** Page extract follows **

= Oskari Jussila =

Finnish provost and vicar (1888–1955)

Oskari Heikki Jussila (Oskar Henrik; 16 April 1888, in Leppävirta, Finland – 24 April 1955, in Alatornio, Finland) was a Conservative Laestadian provost, vicar for multiple parishes, and the area provost of the Tornio area in 1938–1955. He also worked as editor for the religious newspapers Siionin lähetyslehti and Zions missionstidning in 1919–1945, as well as a member of parliament with the National Coalition Party in 1922–1929 and 1930–1933. Jussila's father was Heikki Jussila (1863–1955), a Conservative Laestadian lay preacher and Volksschule teacher.

** End of Page extract **
** Extracted entries follows **

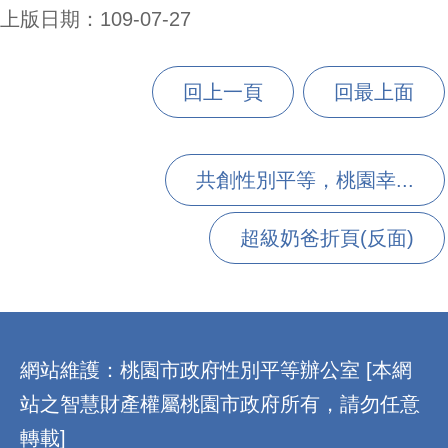
上版日期：109-07-27
回上一頁
回最上面
共創性別平等，桃園幸...
超級奶爸折頁(反面)
:::
網站維護：桃園市政府性別平等辦公室 [本網
站之智慧財產權屬桃園市政府所有，請勿任意
轉載]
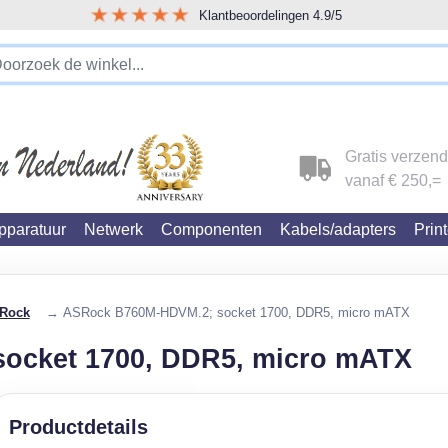
Klantbeoordelingen 4.9/5
!!!!! LET OP!!! WIJ ZIJN VERHUISD !!!!!
Gratis verzen
vanaf € 250,=
paratuur
Netwerk
Componenten
Kabels/adapters
Prin
Rock
→ ASRock B760M-HDVM.2; socket 1700, DDR5, micro mATX
ocket 1700, DDR5, micro mATX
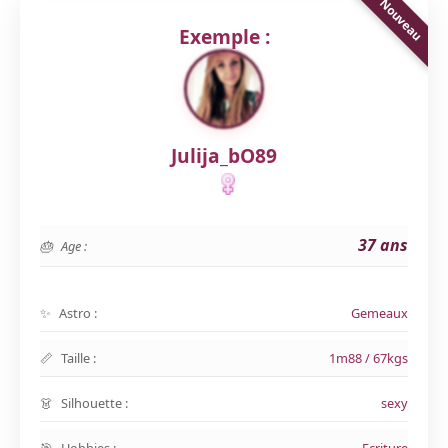
Exemple :
Julija_bO89
37 ans
Age :
Astro :
Gemeaux
Taille :
1m88 / 67kgs
Silhouette :
sexy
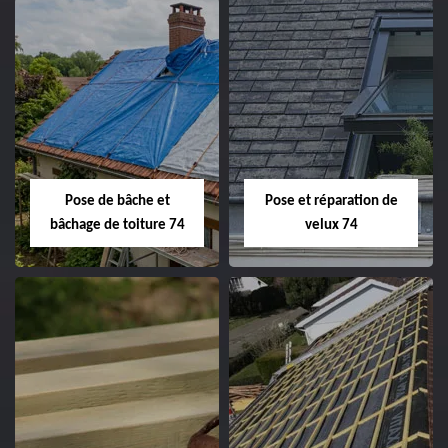
Pose de bâche et
Pose et réparation de
bâchage de toiture 74
velux 74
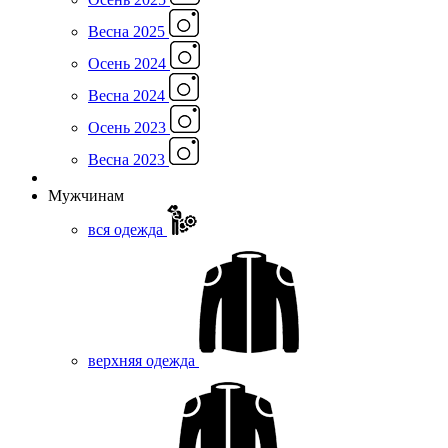
Весна 2025
Осень 2024
Весна 2024
Осень 2023
Весна 2023
Мужчинам
вся одежда
верхняя одежда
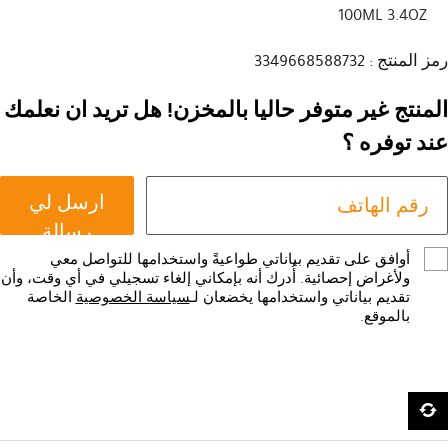
100ML 3.4OZ
رمز المنتج : 3349668588732
المنتج غير متوفر حاليا بالمخزن! هل تريد ان نعلمك
عند توفره ؟
ارسل لي
رسالة
أوافق على تقديم بياناتي طواعيةً واستخدامها للتواصل معي
ولأغراض إحصائية. أُدرك أنه بإمكاني إلغاء تسجيلي في أي وقت، وأن
تقديم بياناتي واستخدامها يخضعان لـ
سياسة الخصوصية
الخاصة
بالموقع.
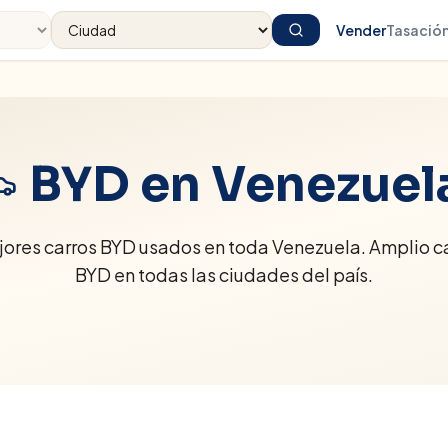
Vender
Tasació
BYD
en Venezuel
jores carros BYD usados en toda Venezuela. Amplio c
BYD en todas las ciudades del país.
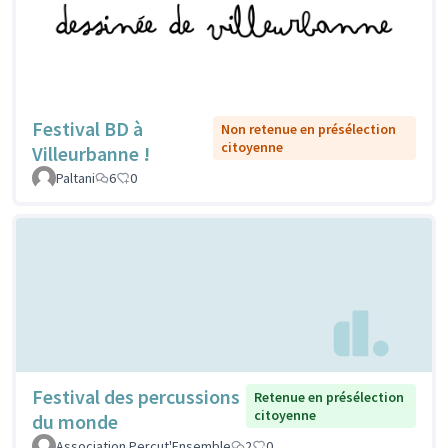
Festival BD à
Non retenue en présélection
citoyenne
Villeurbanne !
Paltani
6
0
Festival des percussions
Retenue en présélection
citoyenne
du monde
Association Percut'Ensemble
2
0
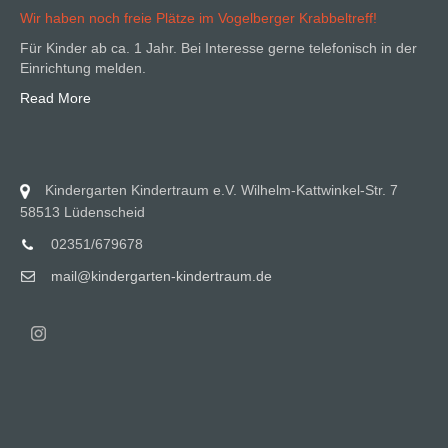
Wir haben noch freie Plätze im Vogelberger Krabbeltreff!
Für Kinder ab ca. 1 Jahr. Bei Interesse gerne telefonisch in der
Einrichtung melden.
Read More
Kindergarten Kindertraum e.V. Wilhelm-Kattwinkel-Str. 7
58513 Lüdenscheid
02351/679678
mail@kindergarten-kindertraum.de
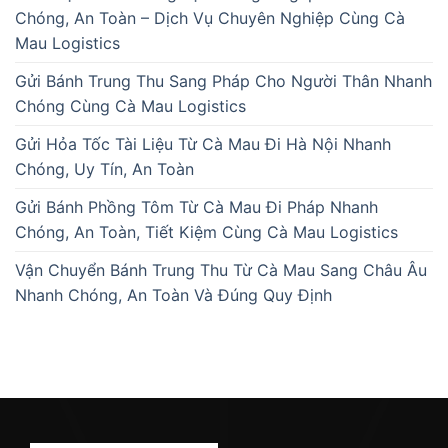
Chóng, An Toàn – Dịch Vụ Chuyên Nghiệp Cùng Cà
Mau Logistics
Gửi Bánh Trung Thu Sang Pháp Cho Người Thân Nhanh
Chóng Cùng Cà Mau Logistics
Gửi Hỏa Tốc Tài Liệu Từ Cà Mau Đi Hà Nội Nhanh
Chóng, Uy Tín, An Toàn
Gửi Bánh Phồng Tôm Từ Cà Mau Đi Pháp Nhanh
Chóng, An Toàn, Tiết Kiệm Cùng Cà Mau Logistics
Vận Chuyển Bánh Trung Thu Từ Cà Mau Sang Châu Âu
Nhanh Chóng, An Toàn Và Đúng Quy Định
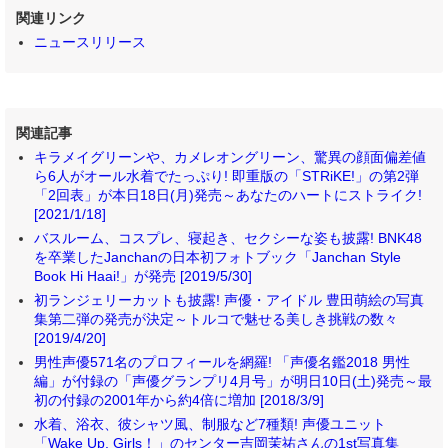
関連リンク
ニュースリリース
関連記事
キラメイグリーンや、カメレオングリーン、驚異の顔面偏差値
ら6人がオール水着でたっぷり! 即重版の「STRiKE!」の第2弾
「2回表」が本日18日(月)発売～あなたのハートにストライク!
[2021/1/18]
バスルーム、コスプレ、寝起き、セクシーな姿も披露! BNK48
を卒業したJanchanの日本初フォトブック「Janchan Style
Book Hi Haai!」が発売 [2019/5/30]
初ランジェリーカットも披露! 声優・アイドル 豊田萌絵の写真
集第二弾の発売が決定～トルコで魅せる美しき挑戦の数々
[2019/4/20]
男性声優571名のプロフィールを網羅! 「声優名鑑2018 男性
編」が付録の「声優グランプリ4月号」が明日10日(土)発売～最
初の付録の2001年から約4倍に増加 [2018/3/9]
水着、浴衣、彼シャツ風、制服など7種類! 声優ユニット
「Wake Up, Girls！」のセンター吉岡茉祐さんの1st写真集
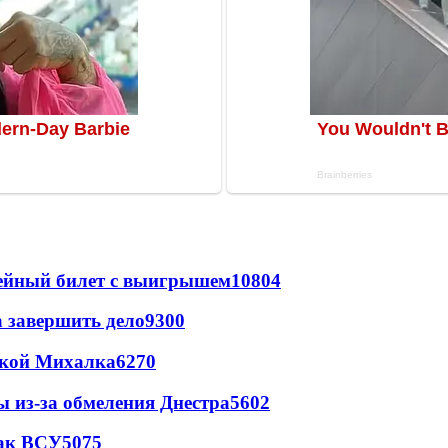
рейный билет с выигрышем
10804
а завершить дело
9300
цкой Михалка
6270
ы из-за обмеления Днестра
5602
так ВСУ
5075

** End of Extracted entries **

Work required :: Reproduce the passage about Oskari Jussila word for word, starting at "Finnish provost and" and stopping after "and Volksschule teacher.".

Answer box ::
Finnish provost and vicar (1888–1955)

Oskari Heikki Jussila (Oskar Henrik; 16 April 1888, in Leppävirta, Finland – 24 April 1955, in Alatornio, Finland) was a Conservative Laestadian provost, vicar for multiple parishes, and the area provost of the Tornio area in 1938–1955. He also worked as editor for the religious newspapers Siionin lähetyslehti and Zions missionstidning in 1919–1945, as well as a member of parliament with the National Coalition Party in 1922–1929 and 1930–1933. Jussila's father was Heikki Jussila (1863–1955), a Conservative Laestadian lay preacher and Volksschule teacher.